**To be done**: Write out the rows below word for word, starting at the first line and stopping after the line that contains "family: Charadriidae".

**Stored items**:
--------------------------------------------------

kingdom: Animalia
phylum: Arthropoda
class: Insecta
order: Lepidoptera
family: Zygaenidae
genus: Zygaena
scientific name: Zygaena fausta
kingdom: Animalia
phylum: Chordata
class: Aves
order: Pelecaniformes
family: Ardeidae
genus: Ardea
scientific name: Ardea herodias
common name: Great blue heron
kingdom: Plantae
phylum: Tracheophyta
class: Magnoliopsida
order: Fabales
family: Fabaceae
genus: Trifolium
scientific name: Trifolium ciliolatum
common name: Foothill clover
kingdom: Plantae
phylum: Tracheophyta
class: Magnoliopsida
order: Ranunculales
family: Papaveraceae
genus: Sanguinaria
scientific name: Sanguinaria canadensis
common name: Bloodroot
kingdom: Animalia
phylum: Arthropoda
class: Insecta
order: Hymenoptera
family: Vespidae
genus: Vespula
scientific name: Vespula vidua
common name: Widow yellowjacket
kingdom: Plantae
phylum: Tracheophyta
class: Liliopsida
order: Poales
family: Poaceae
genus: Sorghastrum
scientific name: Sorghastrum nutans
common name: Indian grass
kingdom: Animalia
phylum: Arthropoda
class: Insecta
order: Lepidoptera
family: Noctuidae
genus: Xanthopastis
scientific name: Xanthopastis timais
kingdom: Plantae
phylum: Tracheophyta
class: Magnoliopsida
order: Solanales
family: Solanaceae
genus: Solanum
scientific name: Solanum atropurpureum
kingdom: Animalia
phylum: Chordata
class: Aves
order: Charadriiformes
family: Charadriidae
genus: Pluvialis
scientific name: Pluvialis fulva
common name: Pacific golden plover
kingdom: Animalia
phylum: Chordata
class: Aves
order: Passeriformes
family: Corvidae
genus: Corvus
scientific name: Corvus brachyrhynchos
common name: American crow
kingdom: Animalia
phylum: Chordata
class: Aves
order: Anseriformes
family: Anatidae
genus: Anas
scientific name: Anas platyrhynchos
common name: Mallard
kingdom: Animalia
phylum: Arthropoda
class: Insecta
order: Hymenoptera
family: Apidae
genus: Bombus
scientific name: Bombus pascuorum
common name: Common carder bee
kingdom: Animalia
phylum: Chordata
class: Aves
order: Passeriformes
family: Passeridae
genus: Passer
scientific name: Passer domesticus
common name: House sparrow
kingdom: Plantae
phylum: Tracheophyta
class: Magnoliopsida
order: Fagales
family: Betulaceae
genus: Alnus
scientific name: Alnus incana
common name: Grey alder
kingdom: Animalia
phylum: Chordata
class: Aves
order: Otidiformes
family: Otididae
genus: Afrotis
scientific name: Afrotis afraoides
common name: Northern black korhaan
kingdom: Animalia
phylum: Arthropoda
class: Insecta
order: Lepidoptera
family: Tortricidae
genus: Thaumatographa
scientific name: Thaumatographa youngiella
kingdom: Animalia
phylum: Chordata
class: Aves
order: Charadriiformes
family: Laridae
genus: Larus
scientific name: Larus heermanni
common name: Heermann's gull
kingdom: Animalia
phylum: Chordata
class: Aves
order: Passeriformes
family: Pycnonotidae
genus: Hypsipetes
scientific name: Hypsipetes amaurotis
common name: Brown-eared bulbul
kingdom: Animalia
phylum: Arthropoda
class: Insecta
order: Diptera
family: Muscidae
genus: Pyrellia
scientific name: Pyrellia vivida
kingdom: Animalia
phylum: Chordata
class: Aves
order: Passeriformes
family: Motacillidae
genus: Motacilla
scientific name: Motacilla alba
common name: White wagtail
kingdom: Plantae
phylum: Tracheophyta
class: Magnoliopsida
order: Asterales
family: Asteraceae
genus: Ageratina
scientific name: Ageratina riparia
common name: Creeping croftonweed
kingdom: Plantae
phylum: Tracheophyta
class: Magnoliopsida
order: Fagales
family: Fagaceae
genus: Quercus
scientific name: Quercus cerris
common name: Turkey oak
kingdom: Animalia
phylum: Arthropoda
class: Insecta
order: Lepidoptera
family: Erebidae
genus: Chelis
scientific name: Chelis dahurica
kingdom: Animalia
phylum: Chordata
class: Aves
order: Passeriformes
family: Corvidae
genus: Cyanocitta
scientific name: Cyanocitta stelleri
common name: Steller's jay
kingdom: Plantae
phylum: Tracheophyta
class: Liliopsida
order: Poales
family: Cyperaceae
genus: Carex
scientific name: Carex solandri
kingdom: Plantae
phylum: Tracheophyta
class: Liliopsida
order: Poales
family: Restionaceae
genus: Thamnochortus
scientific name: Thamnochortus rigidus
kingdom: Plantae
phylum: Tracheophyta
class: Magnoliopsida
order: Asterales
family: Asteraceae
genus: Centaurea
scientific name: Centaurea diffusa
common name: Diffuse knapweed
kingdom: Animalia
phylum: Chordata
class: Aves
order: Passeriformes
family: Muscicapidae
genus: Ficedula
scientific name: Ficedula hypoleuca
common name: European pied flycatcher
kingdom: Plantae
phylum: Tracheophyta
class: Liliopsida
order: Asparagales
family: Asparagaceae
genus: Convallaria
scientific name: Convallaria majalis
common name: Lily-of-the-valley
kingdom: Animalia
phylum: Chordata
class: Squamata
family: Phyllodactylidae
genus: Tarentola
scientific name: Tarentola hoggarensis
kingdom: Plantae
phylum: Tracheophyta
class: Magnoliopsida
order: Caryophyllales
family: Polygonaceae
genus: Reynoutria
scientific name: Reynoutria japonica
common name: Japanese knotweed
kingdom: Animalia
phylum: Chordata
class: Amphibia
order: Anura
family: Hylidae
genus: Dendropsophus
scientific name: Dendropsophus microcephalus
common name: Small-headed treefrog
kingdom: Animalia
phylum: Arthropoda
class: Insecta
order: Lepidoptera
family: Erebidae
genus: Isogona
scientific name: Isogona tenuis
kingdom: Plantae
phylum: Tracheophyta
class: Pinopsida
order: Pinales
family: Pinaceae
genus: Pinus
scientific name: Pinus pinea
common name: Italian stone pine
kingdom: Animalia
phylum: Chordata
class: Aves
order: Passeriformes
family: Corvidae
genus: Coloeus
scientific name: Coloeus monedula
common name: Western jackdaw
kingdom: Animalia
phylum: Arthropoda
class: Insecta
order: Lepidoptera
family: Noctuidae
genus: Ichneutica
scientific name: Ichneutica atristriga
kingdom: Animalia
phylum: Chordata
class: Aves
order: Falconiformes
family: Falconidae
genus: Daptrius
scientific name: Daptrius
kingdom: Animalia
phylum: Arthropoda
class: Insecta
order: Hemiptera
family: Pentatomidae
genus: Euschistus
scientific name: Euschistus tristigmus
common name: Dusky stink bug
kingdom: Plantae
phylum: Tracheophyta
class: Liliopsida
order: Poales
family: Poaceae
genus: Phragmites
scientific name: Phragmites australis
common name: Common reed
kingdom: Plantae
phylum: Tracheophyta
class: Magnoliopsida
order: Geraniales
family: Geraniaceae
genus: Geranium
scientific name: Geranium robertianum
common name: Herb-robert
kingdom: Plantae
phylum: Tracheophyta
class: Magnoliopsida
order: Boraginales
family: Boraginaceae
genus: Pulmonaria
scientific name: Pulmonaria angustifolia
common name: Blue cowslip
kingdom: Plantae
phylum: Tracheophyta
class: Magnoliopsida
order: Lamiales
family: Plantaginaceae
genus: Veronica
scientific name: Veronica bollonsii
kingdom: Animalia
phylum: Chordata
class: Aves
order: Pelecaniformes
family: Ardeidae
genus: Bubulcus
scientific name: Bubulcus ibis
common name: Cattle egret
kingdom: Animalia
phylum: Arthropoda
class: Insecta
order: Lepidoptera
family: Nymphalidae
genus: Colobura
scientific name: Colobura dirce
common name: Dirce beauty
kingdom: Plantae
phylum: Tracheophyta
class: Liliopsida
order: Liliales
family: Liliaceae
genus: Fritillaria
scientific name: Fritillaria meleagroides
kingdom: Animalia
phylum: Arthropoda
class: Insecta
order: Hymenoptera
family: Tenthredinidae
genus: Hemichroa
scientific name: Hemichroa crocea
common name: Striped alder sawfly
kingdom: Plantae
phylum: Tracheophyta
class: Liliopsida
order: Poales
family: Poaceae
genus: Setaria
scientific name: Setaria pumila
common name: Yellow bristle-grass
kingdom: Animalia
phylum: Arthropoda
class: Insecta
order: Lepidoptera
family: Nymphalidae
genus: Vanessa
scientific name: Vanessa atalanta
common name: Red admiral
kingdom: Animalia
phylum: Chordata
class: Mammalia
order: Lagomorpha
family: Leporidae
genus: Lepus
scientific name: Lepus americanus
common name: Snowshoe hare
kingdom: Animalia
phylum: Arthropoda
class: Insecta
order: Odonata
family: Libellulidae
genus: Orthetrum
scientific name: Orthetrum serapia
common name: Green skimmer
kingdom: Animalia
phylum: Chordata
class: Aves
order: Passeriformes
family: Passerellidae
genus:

--------------------------------------------------

**In response**:
kingdom: Animalia
phylum: Arthropoda
class: Insecta
order: Lepidoptera
family: Zygaenidae
genus: Zygaena
scientific name: Zygaena fausta
kingdom: Animalia
phylum: Chordata
class: Aves
order: Pelecaniformes
family: Ardeidae
genus: Ardea
scientific name: Ardea herodias
common name: Great blue heron
kingdom: Plantae
phylum: Tracheophyta
class: Magnoliopsida
order: Fabales
family: Fabaceae
genus: Trifolium
scientific name: Trifolium ciliolatum
common name: Foothill clover
kingdom: Plantae
phylum: Tracheophyta
class: Magnoliopsida
order: Ranunculales
family: Papaveraceae
genus: Sanguinaria
scientific name: Sanguinaria canadensis
common name: Bloodroot
kingdom: Animalia
phylum: Arthropoda
class: Insecta
order: Hymenoptera
family: Vespidae
genus: Vespula
scientific name: Vespula vidua
common name: Widow yellowjacket
kingdom: Plantae
phylum: Tracheophyta
class: Liliopsida
order: Poales
family: Poaceae
genus: Sorghastrum
scientific name: Sorghastrum nutans
common name: Indian grass
kingdom: Animalia
phylum: Arthropoda
class: Insecta
order: Lepidoptera
family: Noctuidae
genus: Xanthopastis
scientific name: Xanthopastis timais
kingdom: Plantae
phylum: Tracheophyta
class: Magnoliopsida
order: Solanales
family: Solanaceae
genus: Solanum
scientific name: Solanum atropurpureum
kingdom: Animalia
phylum: Chordata
class: Aves
order: Charadriiformes
family: Charadriidae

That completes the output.